CALIFORNIA FOCUS
FOR RELEASE: FRIDAY, SEPTEMBER 4, 2015, OR THEREAFTER
BY THOMAS D. ELIAS
“CANOE THEORY AT WORK IN GUV’S CEQA EXEMPTION DEALS”
FOR RELEASE: FRIDAY, SEPTEMBER 4, 2015, OR THEREAFTER
BY THOMAS D. ELIAS
“CANOE THEORY AT WORK IN GUV’S CEQA EXEMPTION DEALS”
Gov. Jerry Brown has never professed
to be the model of political or ideological consistency. In fact, he’s a
decades-long advocate of the “canoe theory” of politics, which goes like this:
You paddle a little to the left and you paddle a little to the right, and you
keep going straight down the middle of the steam.”
You also keep all sides guessing a lot
of the time and you make sure opponents of some of your policies are allies on
others.
So the governor who once proclaimed
that “small is beautiful” and announced an “era of limits” for California apparently
has no stomach for limits on huge developments.
That’s the meaning of the agreements
he made with legislators to exempt some of the most significant building
projects on California drawing boards from many environmental regulations.

Stored entries:
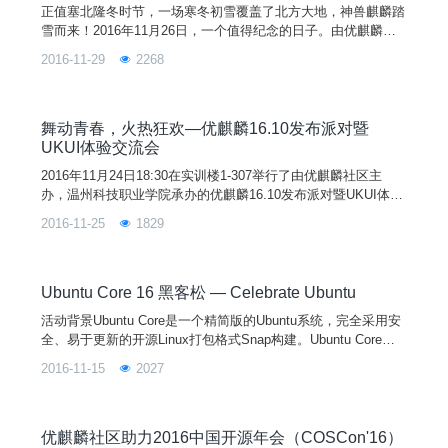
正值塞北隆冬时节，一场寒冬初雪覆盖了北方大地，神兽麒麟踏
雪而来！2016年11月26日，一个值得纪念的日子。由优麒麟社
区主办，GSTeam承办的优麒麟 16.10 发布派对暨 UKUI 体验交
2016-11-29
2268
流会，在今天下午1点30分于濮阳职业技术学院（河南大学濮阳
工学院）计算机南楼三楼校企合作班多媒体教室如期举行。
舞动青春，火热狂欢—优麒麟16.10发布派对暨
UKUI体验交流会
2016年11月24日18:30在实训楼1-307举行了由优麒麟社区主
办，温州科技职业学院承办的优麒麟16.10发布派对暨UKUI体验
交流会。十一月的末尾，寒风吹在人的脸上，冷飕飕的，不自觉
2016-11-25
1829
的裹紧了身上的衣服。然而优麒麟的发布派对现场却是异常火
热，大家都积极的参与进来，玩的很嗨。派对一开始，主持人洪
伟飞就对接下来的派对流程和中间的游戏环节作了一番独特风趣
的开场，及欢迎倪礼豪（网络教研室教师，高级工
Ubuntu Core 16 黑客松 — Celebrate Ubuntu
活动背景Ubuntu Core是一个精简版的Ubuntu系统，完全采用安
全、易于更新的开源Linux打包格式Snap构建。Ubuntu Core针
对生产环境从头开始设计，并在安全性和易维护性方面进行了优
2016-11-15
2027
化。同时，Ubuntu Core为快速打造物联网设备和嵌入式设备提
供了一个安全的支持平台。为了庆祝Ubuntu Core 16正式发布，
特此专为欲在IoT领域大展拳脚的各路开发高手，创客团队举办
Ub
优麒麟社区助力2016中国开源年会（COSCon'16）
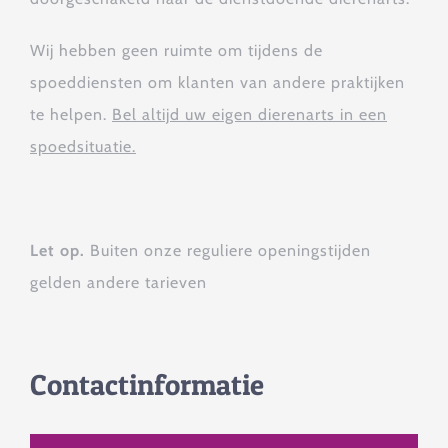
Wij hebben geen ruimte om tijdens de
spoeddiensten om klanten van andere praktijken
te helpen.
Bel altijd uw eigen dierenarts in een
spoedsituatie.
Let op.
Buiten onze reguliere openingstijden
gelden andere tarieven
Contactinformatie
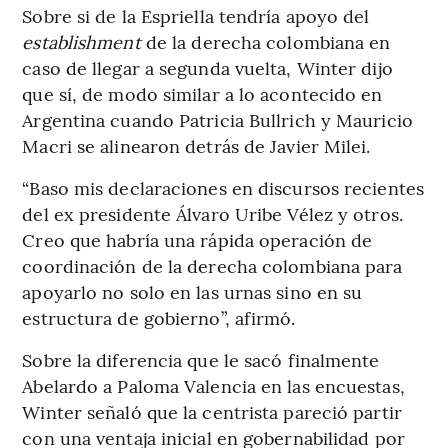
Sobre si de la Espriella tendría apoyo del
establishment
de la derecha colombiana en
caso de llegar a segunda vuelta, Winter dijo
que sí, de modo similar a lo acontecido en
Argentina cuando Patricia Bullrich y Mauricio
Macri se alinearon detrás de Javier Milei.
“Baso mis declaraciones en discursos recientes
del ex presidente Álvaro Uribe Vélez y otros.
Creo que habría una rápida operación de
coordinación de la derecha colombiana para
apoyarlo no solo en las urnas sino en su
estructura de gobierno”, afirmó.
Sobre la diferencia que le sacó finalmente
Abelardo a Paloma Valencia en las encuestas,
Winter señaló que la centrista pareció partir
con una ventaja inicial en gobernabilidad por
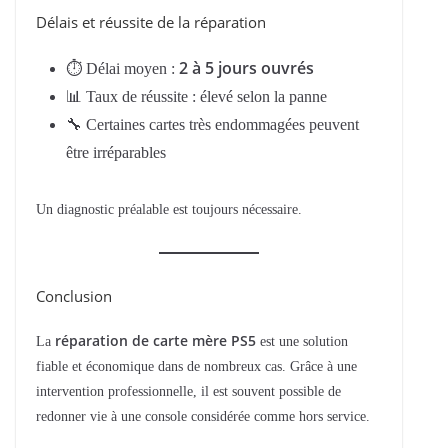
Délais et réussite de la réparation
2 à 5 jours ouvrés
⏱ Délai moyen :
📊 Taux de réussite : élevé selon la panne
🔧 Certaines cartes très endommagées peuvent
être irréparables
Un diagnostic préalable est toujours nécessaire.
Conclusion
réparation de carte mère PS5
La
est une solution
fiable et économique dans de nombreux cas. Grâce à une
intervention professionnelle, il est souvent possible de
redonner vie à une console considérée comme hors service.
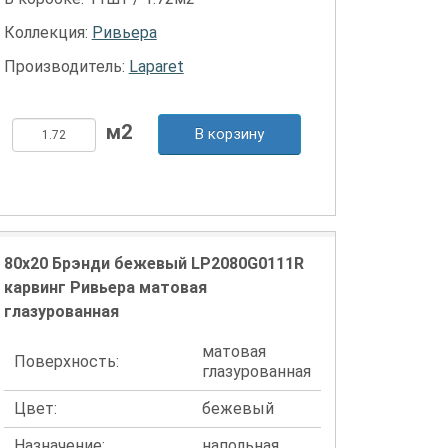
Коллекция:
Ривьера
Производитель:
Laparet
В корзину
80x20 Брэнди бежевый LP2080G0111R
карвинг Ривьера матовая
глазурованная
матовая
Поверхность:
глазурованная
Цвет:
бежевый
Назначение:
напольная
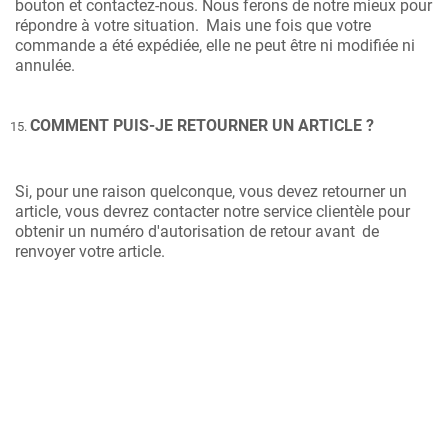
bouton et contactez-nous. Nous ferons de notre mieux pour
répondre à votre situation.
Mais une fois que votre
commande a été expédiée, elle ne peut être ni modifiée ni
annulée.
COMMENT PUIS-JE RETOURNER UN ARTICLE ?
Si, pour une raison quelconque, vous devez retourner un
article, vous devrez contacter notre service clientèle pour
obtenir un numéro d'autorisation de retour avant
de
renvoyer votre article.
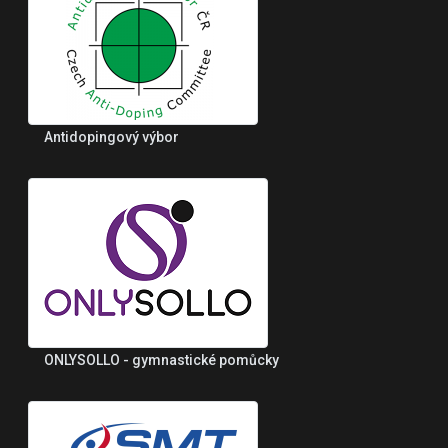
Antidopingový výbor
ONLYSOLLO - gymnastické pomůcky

---

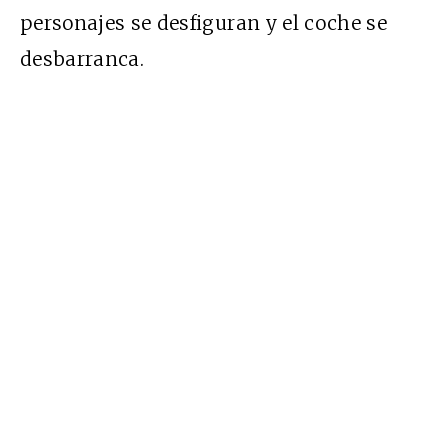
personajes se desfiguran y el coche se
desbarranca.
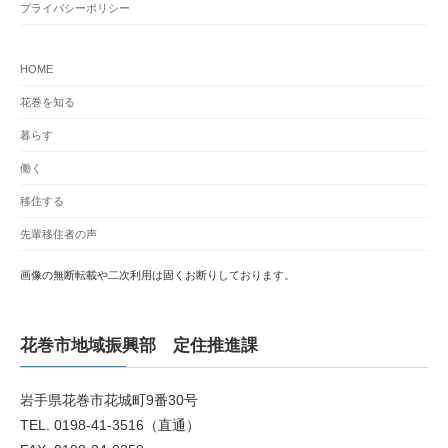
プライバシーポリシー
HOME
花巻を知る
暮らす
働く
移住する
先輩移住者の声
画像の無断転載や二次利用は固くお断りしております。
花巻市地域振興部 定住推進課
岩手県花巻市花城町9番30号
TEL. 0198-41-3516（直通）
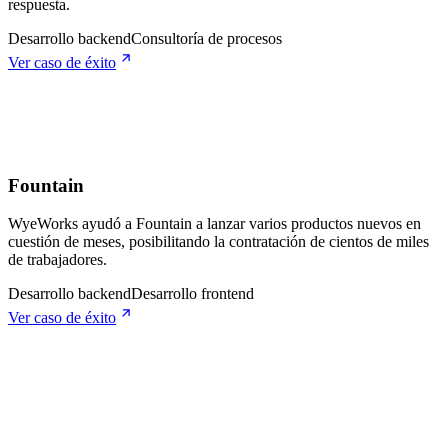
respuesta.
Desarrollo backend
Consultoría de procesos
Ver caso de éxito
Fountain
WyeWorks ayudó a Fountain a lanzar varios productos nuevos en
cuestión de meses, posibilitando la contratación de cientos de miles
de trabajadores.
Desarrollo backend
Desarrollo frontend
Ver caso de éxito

---

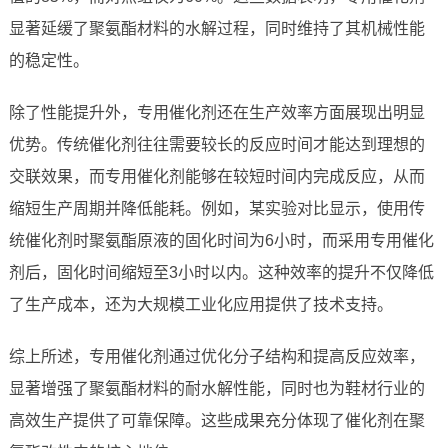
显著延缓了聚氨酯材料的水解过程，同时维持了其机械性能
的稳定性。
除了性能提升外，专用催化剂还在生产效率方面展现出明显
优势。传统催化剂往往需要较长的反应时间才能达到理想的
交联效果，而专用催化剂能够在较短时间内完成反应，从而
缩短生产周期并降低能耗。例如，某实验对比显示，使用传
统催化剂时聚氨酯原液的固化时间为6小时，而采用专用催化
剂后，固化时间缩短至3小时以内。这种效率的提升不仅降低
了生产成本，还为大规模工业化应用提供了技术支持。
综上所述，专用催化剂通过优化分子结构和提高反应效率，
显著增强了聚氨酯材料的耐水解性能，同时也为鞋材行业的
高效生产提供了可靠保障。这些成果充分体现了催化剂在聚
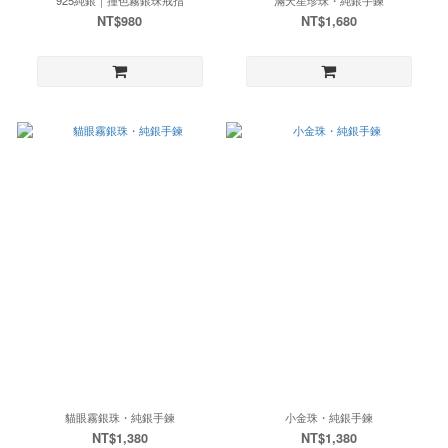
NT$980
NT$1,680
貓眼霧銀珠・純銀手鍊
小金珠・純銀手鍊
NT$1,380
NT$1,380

### What you have to do
Could you pick up the column on Gov. Jerry Brown's CEQA exemption deals and keep writing it from the point where it stops?

### Reply to the exercise
These deals were part of the horse-trading that led to easy passage of the new
state budget.
Brown’s press release on the budget,
of course, made no mention of such deals, which also exempt the
project-enabling bills from thorough legislative hearings because like the developments
they promote, they are fast-tracked.
Yes, the same governor who demands
that Californians cut gasoline use by 50 percent before 2050 and who is forcing
electric companies to draw the bulk of their energy from renewable sources by
2030 has no qualms about facilitating a $200 million high-rise development in
the Hollywood district of Los Angeles or the Golden State Warriors’ proposed
new arena in the Mission Bay area of San Francisco, near the Giants’ AT&T
Park.
This is the same governor who has not
opposed changes in the California Environmental Quality Act, known as CEQA,
that allow developers to qualify initiatives okaying their projects for local
ballots and then let city councils adopt those initiatives without a public
vote or debate.
That’s what happened in both Inglewood
and Carson, medium-sized Los Angeles County cities where okays for competing
70,000-seat National Football League stadium plans came like greased lightning
last winter, with no public input. Brown previously had quickly approved the
Legislature’s easing of regulations on another, now inactive, NFL stadium plan
for downtown Los Angeles.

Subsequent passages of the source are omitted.